▶ Information shown
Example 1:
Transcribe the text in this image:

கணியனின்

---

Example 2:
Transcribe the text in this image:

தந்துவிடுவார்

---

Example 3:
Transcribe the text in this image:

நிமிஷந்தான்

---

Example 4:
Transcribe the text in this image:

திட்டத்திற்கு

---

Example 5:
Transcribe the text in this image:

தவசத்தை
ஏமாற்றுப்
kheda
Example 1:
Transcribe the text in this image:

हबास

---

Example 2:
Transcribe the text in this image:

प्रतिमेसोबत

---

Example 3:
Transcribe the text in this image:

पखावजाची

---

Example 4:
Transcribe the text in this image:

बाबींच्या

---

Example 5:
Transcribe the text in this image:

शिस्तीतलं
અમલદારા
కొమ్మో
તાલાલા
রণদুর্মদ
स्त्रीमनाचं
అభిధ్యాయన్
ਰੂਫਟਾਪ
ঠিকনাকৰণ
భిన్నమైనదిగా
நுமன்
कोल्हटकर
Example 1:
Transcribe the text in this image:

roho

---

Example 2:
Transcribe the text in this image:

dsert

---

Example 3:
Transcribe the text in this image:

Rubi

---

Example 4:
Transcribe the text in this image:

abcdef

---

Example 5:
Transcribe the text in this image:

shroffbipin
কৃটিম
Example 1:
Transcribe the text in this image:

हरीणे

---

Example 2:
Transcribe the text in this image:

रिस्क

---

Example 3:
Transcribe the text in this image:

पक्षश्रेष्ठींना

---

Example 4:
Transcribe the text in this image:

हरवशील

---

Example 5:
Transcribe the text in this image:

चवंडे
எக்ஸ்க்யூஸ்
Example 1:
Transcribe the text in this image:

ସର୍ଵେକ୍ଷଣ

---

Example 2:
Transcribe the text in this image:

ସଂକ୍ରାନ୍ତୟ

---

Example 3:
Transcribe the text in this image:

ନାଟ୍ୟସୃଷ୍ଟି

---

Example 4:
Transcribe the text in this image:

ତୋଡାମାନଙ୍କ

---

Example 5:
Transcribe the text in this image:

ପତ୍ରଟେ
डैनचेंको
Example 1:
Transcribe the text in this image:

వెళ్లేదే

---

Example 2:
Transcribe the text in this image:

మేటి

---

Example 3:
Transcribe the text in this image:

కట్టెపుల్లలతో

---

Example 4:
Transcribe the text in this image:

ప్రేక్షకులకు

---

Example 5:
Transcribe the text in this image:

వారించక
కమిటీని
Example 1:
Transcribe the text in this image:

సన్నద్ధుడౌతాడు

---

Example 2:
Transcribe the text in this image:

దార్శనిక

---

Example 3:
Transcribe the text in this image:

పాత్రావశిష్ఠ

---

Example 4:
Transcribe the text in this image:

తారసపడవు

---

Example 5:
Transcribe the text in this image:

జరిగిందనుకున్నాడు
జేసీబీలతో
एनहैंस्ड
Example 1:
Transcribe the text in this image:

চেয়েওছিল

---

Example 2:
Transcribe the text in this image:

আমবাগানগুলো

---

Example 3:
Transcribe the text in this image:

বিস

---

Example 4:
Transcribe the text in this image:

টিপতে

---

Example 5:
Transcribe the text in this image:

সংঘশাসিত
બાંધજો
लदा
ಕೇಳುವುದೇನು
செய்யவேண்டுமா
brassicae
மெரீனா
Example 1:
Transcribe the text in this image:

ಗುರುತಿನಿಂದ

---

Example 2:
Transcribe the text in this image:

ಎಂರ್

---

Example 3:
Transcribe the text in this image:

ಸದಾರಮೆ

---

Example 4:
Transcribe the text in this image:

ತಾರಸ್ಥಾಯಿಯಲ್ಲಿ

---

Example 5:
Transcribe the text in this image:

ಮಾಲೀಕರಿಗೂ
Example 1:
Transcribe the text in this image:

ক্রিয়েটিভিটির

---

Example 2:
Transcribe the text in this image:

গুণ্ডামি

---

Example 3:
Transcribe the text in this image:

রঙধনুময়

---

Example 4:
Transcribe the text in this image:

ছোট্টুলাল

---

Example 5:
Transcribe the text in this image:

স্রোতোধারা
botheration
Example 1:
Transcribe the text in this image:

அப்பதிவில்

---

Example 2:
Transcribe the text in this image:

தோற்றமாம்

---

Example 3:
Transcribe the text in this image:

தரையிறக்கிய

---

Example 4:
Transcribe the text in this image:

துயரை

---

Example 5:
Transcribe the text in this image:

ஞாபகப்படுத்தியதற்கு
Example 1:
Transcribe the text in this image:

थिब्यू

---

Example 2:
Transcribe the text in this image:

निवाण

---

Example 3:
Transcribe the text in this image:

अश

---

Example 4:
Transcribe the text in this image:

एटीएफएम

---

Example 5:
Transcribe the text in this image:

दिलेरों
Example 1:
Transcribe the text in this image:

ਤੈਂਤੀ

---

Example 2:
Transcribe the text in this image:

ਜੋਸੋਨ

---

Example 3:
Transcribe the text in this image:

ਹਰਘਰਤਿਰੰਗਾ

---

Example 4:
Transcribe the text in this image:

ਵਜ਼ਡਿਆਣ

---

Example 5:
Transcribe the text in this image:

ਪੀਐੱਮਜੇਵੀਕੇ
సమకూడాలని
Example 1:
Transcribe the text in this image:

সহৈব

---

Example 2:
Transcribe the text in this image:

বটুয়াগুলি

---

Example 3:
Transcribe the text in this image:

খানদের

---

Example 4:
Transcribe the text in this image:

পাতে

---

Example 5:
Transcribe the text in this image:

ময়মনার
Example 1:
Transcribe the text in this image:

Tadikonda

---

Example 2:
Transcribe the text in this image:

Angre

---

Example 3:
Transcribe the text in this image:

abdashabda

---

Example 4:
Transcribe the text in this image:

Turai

▶ Requirement
With nothing added or left out, print the data again.

▶ Written reply
Example 1:
Transcribe the text in this image:

கணியனின்

---

Example 2:
Transcribe the text in this image:

தந்துவிடுவார்

---

Example 3:
Transcribe the text in this image:

நிமிஷந்தான்

---

Example 4:
Transcribe the text in this image:

திட்டத்திற்கு

---

Example 5:
Transcribe the text in this image:

தவசத்தை
ஏமாற்றுப்
kheda
Example 1:
Transcribe the text in this image:

हबास

---

Example 2:
Transcribe the text in this image:

प्रतिमेसोबत

---

Example 3:
Transcribe the text in this image:

पखावजाची

---

Example 4:
Transcribe the text in this image:

बाबींच्या

---

Example 5:
Transcribe the text in this image:

शिस्तीतलं
અમલદારા
కొమ్మో
તાલાલા
রণদুর্মদ
स्त्रीमनाचं
అభిధ్యాయన్
ਰੂਫਟਾਪ
ঠিকনাকৰণ
భిన్నమైనదిగా
நுமன்
कोल्हटकर
Example 1:
Transcribe the text in this image:

roho

---

Example 2:
Transcribe the text in this image:

dsert

---

Example 3:
Transcribe the text in this image:

Rubi

---

Example 4:
Transcribe the text in this image:

abcdef

---

Example 5:
Transcribe the text in this image:

shroffbipin
কৃটিম
Example 1:
Transcribe the text in this image:

हरीणे

---

Example 2:
Transcribe the text in this image:

रिस्क

---

Example 3:
Transcribe the text in this image:

पक्षश्रेष्ठींना

---

Example 4:
Transcribe the text in this image:

हरवशील

---

Example 5:
Transcribe the text in this image:

चवंडे
எக்ஸ்க்யூஸ்
Example 1:
Transcribe the text in this image:

ସର୍ଵେକ୍ଷଣ

---

Example 2:
Transcribe the text in this image:

ସଂକ୍ରାନ୍ତୟ

---

Example 3:
Transcribe the text in this image:

ନାଟ୍ୟସୃଷ୍ଟି

---

Example 4:
Transcribe the text in this image:

ତୋଡାମାନଙ୍କ

---

Example 5:
Transcribe the text in this image:

ପତ୍ରଟେ
डैनचेंको
Example 1:
Transcribe the text in this image:

వెళ్లేదే

---

Example 2:
Transcribe the text in this image:

మేటి

---

Example 3:
Transcribe the text in this image:

కట్టెపుల్లలతో

---

Example 4:
Transcribe the text in this image:

ప్రేక్షకులకు

---

Example 5:
Transcribe the text in this image:

వారించక
కమిటీని
Example 1:
Transcribe the text in this image:

సన్నద్ధుడౌతాడు

---

Example 2:
Transcribe the text in this image:

దార్శనిక

---

Example 3:
Transcribe the text in this image:

పాత్రావశిష్ఠ

---

Example 4:
Transcribe the text in this image:

తారసపడవు

---

Example 5:
Transcribe the text in this image:

జరిగిందనుకున్నాడు
జేసీబీలతో
एनहैंस्ड
Example 1:
Transcribe the text in this image:

চেয়েওছিল

---

Example 2:
Transcribe the text in this image:

আমবাগানগুলো

---

Example 3:
Transcribe the text in this image:

বিস

---

Example 4:
Transcribe the text in this image:

টিপতে

---

Example 5:
Transcribe the text in this image:

সংঘশাসিত
બાંધજો
लदा
ಕೇಳುವುದೇನು
செய்யவேண்டுமா
brassicae
மெரீனா
Example 1:
Transcribe the text in this image:

ಗುರುತಿನಿಂದ

---

Example 2:
Transcribe the text in this image:

ಎಂರ್

---

Example 3:
Transcribe the text in this image:

ಸದಾರಮೆ

---

Example 4:
Transcribe the text in this image:

ತಾರಸ್ಥಾಯಿಯಲ್ಲಿ

---

Example 5:
Transcribe the text in this image:

ಮಾಲೀಕರಿಗೂ
Example 1:
Transcribe the text in this image:

ক্রিয়েটিভিটির

---

Example 2:
Transcribe the text in this image:

গুণ্ডামি

---

Example 3:
Transcribe the text in this image:

রঙধনুময়

---

Example 4:
Transcribe the text in this image:

ছোট্টুলাল

---

Example 5:
Transcribe the text in this image:

স্রোতোধারা
botheration
Example 1:
Transcribe the text in this image:

அப்பதிவில்

---

Example 2:
Transcribe the text in this image:

தோற்றமாம்

---

Example 3:
Transcribe the text in this image:

தரையிறக்கிய

---

Example 4:
Transcribe the text in this image:

துயரை

---

Example 5:
Transcribe the text in this image:

ஞாபகப்படுத்தியதற்கு
Example 1:
Transcribe the text in this image:

थिब्यू

---

Example 2:
Transcribe the text in this image:

निवाण

---

Example 3:
Transcribe the text in this image:

अश

---

Example 4:
Transcribe the text in this image:

एटीएफएम

---

Example 5:
Transcribe the text in this image:

दिलेरों
Example 1:
Transcribe the text in this image:

ਤੈਂਤੀ

---

Example 2:
Transcribe the text in this image:

ਜੋਸੋਨ

---

Example 3:
Transcribe the text in this image:

ਹਰਘਰਤਿਰੰਗਾ

---

Example 4:
Transcribe the text in this image:

ਵਜ਼ਡਿਆਣ

---

Example 5:
Transcribe the text in this image:

ਪੀਐੱਮਜੇਵੀਕੇ
సమకూడాలని
Example 1:
Transcribe the text in this image:

সহৈব

---

Example 2:
Transcribe the text in this image:

বটুয়াগুলি

---

Example 3:
Transcribe the text in this image:

খানদের

---

Example 4:
Transcribe the text in this image:

পাতে

---

Example 5:
Transcribe the text in this image:

ময়মনার
Example 1:
Transcribe the text in this image:

Tadikonda

---

Example 2:
Transcribe the text in this image:

Angre

---

Example 3:
Transcribe the text in this image:

abdashabda

---

Example 4:
Transcribe the text in this image:

Turai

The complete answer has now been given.